On 09.03.23 14:39, Richard W.M. Jones wrote:
[ Patch series also available here, along with this cover letter and the
script used to generate test results:
https://gitlab.com/rwmjones/qemu/-/commits/2023-nbd-multi-conn-v1 ]
This patch series adds multi-conn support to the NBD block driver in
qemu. It is only meant for discussion and testing because it has a
number of obvious shortcomings (see "XXX" in commit messages and
code). If we decided this was a good idea, we can work on a better
patch.
I looked through the results and the code, and I think that's of course a good
idea!
We still need smarter integration with reconnect logic.
At least, we shouldn't make several open_timer instances..
Currently, on open() we have open-timeout. That's just a limit for the whole
nbd_open() - we can do several connection attempts during this time.
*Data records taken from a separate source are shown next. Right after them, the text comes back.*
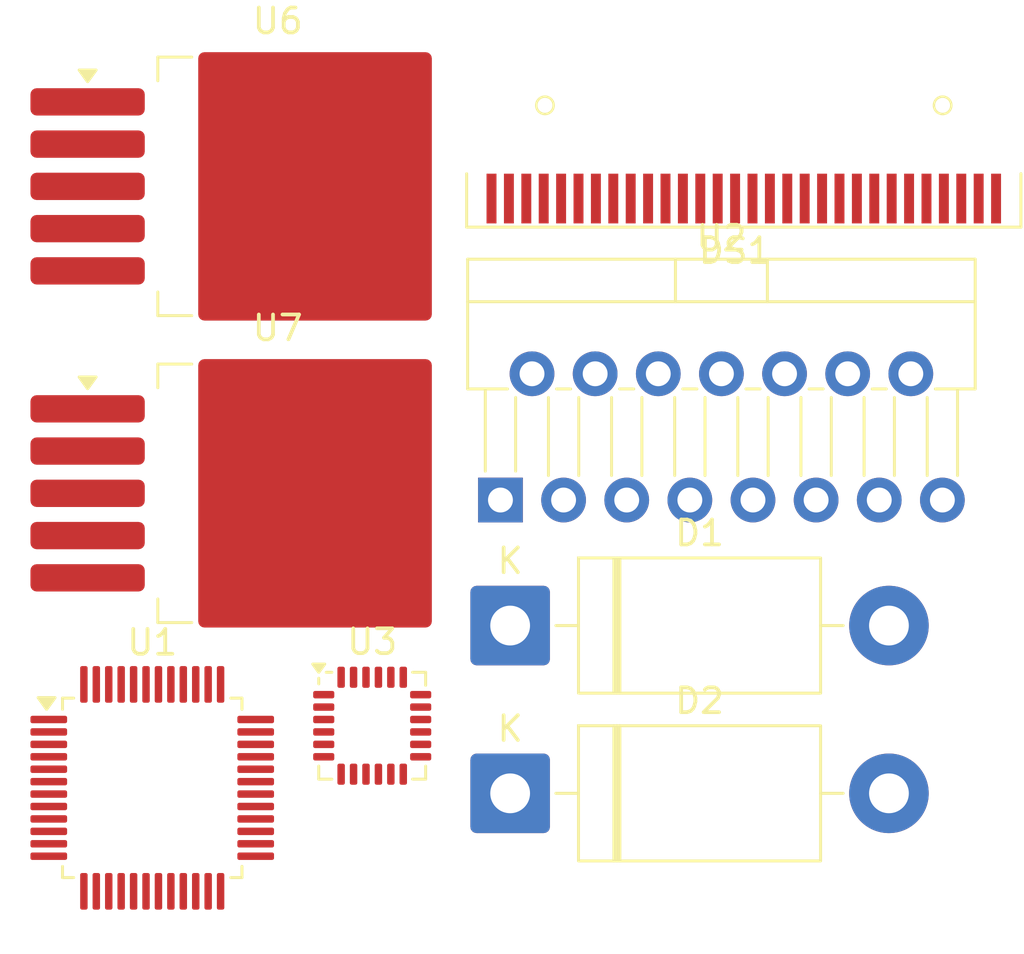
<source format=kicad_pcb>
(kicad_pcb
	(version 20241229)
	(generator "pcbnew")
	(generator_version "9.0")
	(general
		(thickness 1.6)
		(legacy_teardrops no)
	)
	(paper "A4")
	(layers
		(0 "F.Cu" signal)
		(2 "B.Cu" signal)
		(9 "F.Adhes" user "F.Adhesive")
		(11 "B.Adhes" user "B.Adhesive")
		(13 "F.Paste" user)
		(15 "B.Paste" user)
		(5 "F.SilkS" user "F.Silkscreen")
		(7 "B.SilkS" user "B.Silkscreen")
		(1 "F.Mask" user)
		(3 "B.Mask" user)
		(17 "Dwgs.User" user "User.Drawings")
		(19 "Cmts.User" user "User.Comments")
		(21 "Eco1.User" user "User.Eco1")
		(23 "Eco2.User" user "User.Eco2")
		(25 "Edge.Cuts" user)
		(27 "Margin" user)
		(31 "F.CrtYd" user "F.Courtyard")
		(29 "B.CrtYd" user "B.Courtyard")
		(35 "F.Fab" user)
		(33 "B.Fab" user)
		(39 "User.1" user)
		(41 "User.2" user)
		(43 "User.3" user)
		(45 "User.4" user)
	)
	(setup
		(pad_to_mask_clearance 0)
		(allow_soldermask_bridges_in_footprints no)
		(tenting front back)
		(pcbplotparams
			(layerselection 0x00000000_00000000_55555555_5755f5ff)
			(plot_on_all_layers_selection 0x00000000_00000000_00000000_00000000)
			(disableapertmacros no)
			(usegerberextensions no)
			(usegerberattributes yes)
			(usegerberadvancedattributes yes)
			(creategerberjobfile yes)
			(dashed_line_dash_ratio 12.000000)
			(dashed_line_gap_ratio 3.000000)
			(svgprecision 4)
			(plotframeref no)
			(mode 1)
			(useauxorigin no)
			(hpglpennumber 1)
			(hpglpenspeed 20)
			(hpglpendiameter 15.000000)
			(pdf_front_fp_property_popups yes)
			(pdf_back_fp_property_popups yes)
			(pdf_metadata yes)
			(pdf_single_document no)
			(dxfpolygonmode yes)
			(dxfimperialunits yes)
			(dxfusepcbnewfont yes)
			(psnegative no)
			(psa4output no)
			(plot_black_and_white yes)
			(sketchpadsonfab no)
			(plotpadnumbers no)
			(hidednponfab no)
			(sketchdnponfab yes)
			(crossoutdnponfab yes)
			(subtractmaskfromsilk no)
			(outputformat 1)
			(mirror no)
			(drillshape 1)
			(scaleselection 1)
			(outputdirectory "")
		)
	)
	(net 0 "")
	(net 1 "3.3V")
	(net 2 "unconnected-(DS1-~{CS}-Pad13)")
	(net 3 "unconnected-(DS1-BS2-Pad12)")
	(net 4 "unconnected-(DS1-VLSS-Pad29)")
	(net 5 "unconnected-(DS1-D4-Pad22)")
	(net 6 "Net-(DS1-GND-Pad1)")
	(net 7 "unconnected-(DS1-NC-Pad7)")
	(net 8 "unconnected-(DS1-D{slash}~{C}-Pad15)")
	(net 9 "unconnected-(DS1-D2-Pad20)")
	(net 10 "unconnected-(DS1-D5-Pad23)")
	(net 11 "unconnected-(DS1-D6-Pad24)")
	(net 12 "unconnected-(DS1-C1P-Pad4)")
	(net 13 "unconnected-(DS1-VSS-Pad8)")
	(net 14 "unconnected-(DS1-VCOMH-Pad27)")
	(net 15 "unconnected-(DS1-D3-Pad21)")
	(net 16 "unconnected-(DS1-BS0-Pad10)")
	(net 17 "unconnected-(DS1-IREF-Pad26)")
	(net 18 "unconnected-(DS1-C1N-Pad5)")
	(net 19 "unconnected-(DS1-D1-Pad19)")
	(net 20 "unconnected-(DS1-VBAT-Pad6)")
	(net 21 "unconnected-(DS1-~{RES}-Pad14)")
	(net 22 "unconnected-(DS1-VCC-Pad28)")
	(net 23 "unconnected-(DS1-E{slash}~{RD}-Pad17)")
	(net 24 "unconnected-(DS1-D7-Pad25)")
	(net 25 "unconnected-(DS1-D0-Pad18)")
	(net 26 "unconnected-(DS1-C2P-Pad3)")
	(net 27 "unconnected-(DS1-VDD-Pad9)")
	(net 28 "unconnected-(DS1-R{slash}~{W}-Pad16)")
	(net 29 "unconnected-(DS1-BS1-Pad11)")
	(net 30 "unconnected-(DS1-C2N-Pad2)")
	(net 31 "Net-(U1-PC15)")
	(net 32 "unconnected-(U1-PB14-Pad27)")
	(net 33 "unconnected-(U1-PD1-Pad6)")
	(net 34 "/encoderdongco1")
	(net 35 "unconnected-(U1-PB0-Pad18)")
	(net 36 "/USART_TX")
	(net 37 "VBAT")
	(net 38 "unconnected-(U1-PB5-Pad41)")
	(net 39 "/IROUT1")
	(net 40 "NRST")
	(net 41 "unconnected-(U1-PB2-Pad20)")
	(net 42 "/INdongco1")
	(net 43 "SCLK")
	(net 44 "/OLED SCL")
	(net 45 "/IROUT2")
	(net 46 "unconnected-(U1-PB1-Pad19)")
	(net 47 "SWDIO")
	(net 48 "unconnected-(U1-PC13-Pad2)")
	(net 49 "unconnected-(U1-PB15-Pad28)")
	(net 50 "unconnected-(U1-PA7-Pad17)")
	(net 51 "/OLED SDA")
	(net 52 "/encoderdongco2")
	(net 53 "/INdongco2")
	(net 54 "/USART_RX")
	(net 55 "BOOT0")
	(net 56 "/IROUT3")
	(net 57 "/tocdodongco1")
	(net 58 "unconnected-(U1-PD0-Pad5)")
	(net 59 "unconnected-(U1-PA15-Pad38)")
	(net 60 "/MPU6050 SCL")
	(net 61 "/tocdodongco2")
	(net 62 "unconnected-(U1-PB13-Pad26)")
	(net 63 "unconnected-(U1-PB7-Pad43)")
	(net 64 "unconnected-(U1-PB12-Pad25)")
	(net 65 "Net-(U1-PC14)")
	(net 66 "Net-(J5-Pin_2)")
	(net 67 "+5V")
	(net 68 "unconnected-(U2-SENSE_A-Pad1)")
	(net 69 "Net-(J6-Pin_2)")
	(net 70 "Net-(J5-Pin_3)")
	(net 71 "Net-(M1-+)")
	(net 72 "Net-(M2-+)")
	(net 73 "Net-(J6-Pin_1)")
	(net 74 "+6V_9V")
	(net 75 "Net-(M2--)")
	(net 76 "Net-(J5-Pin_1)")
	(net 77 "Net-(M1--)")
	(net 78 "Net-(J6-Pin_3)")
	(net 79 "unconnected-(U3-CLKIN-Pad1)")
	(net 80 "/PB11")
	(net 81 "unconnected-(U3-NC-Pad4)")
	(net 82 "/PB5")
	(net 83 "unconnected-(U3-NC-Pad5)")
	(net 84 "unconnected-(U3-RESV-Pad21)")
	(net 85 "unconnected-(U3-AD0-Pad9)")
	(net 86 "unconnected-(U3-RESV-Pad22)")
	(net 87 "unconnected-(U3-REGOUT-Pad10)")
	(net 88 "unconnected-(U3-NC-Pad16)")
	(net 89 "unconnected-(U3-RESV-Pad19)")
	(net 90 "/PB10")
	(net 91 "unconnected-(U3-VLOGIC-Pad8)")
	(net 92 "unconnected-(U3-NC-Pad14)")
	(net 93 "unconnected-(U3-AUX_DA-Pad6)")
	(net 94 "unconnected-(U3-CPOUT-Pad20)")
	(net 95 "unconnected-(U3-NC-Pad17)")
	(net 96 "unconnected-(U3-NC-Pad3)")
	(net 97 "unconnected-(U3-FSYNC-Pad11)")
	(net 98 "unconnected-(U3-NC-Pad15)")
	(net 99 "unconnected-(U3-AUX_CL-Pad7)")
	(net 100 "unconnected-(U3-NC-Pad2)")
	(net 101 "Net-(J1-Pin_1)")
	(net 102 "Net-(J3-Pin_1)")
	(footprint "Display:OLED-128O064D" (layer "F.Cu") (at 90.16 63.57))
	(footprint "Package_TO_SOT_THT:TO-220-15_P2.54x5.08mm_StaggerOdd_Lead4.58mm_Vertical" (layer "F.Cu") (at 80.37 75.7))
	(footprint "Package_QFP:LQFP-48_7x7mm_P0.5mm" (layer "F.Cu") (at 66.36 87.28))
	(footprint "Diode_THT:D_DO-201AD_P15.24mm_Horizontal" (layer "F.Cu") (at 80.76 87.5))
	(footprint "Package_TO_SOT_SMD:TO-263-5_TabPin3" (layer "F.Cu") (at 71.41 63.08))
	(footprint "Sensor_Motion:InvenSense_QFN-24_4x4mm_P0.5mm" (layer "F.Cu") (at 75.21 84.78))
	(footprint "Package_TO_SOT_SMD:TO-263-5_TabPin3" (layer "F.Cu") (at 71.41 75.43))
	(footprint "Diode_THT:D_DO-201AD_P15.24mm_Horizontal" (layer "F.Cu") (at 80.76 80.75))
	(embedded_fonts no)
)

</source>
Seems we should proceed with success, if we succeeded with at least one
connection. Postponing additional connections to be established after open()
seems good too[*].
Next, we have reconnect-delay. When connection is lost nbd-client tries to
reconnect with no limit in attempts, but after reconnect-delay seconds of
reconnection all in-flight requests that are waiting for connection are just
failed.
When we have several connections, and one is broken, I think we shouldn't wait,
but instead retry the requests on other working connections. This way we don't
need several reconnect_delay_timer objects: we need only one, when all
connections are lost.
Reestablishing additional connections better to do in background, not blocking
in-flight requests. And that's the same as postponing additional connections
after open() should work ([*]).
--
Best regards,
Vladimir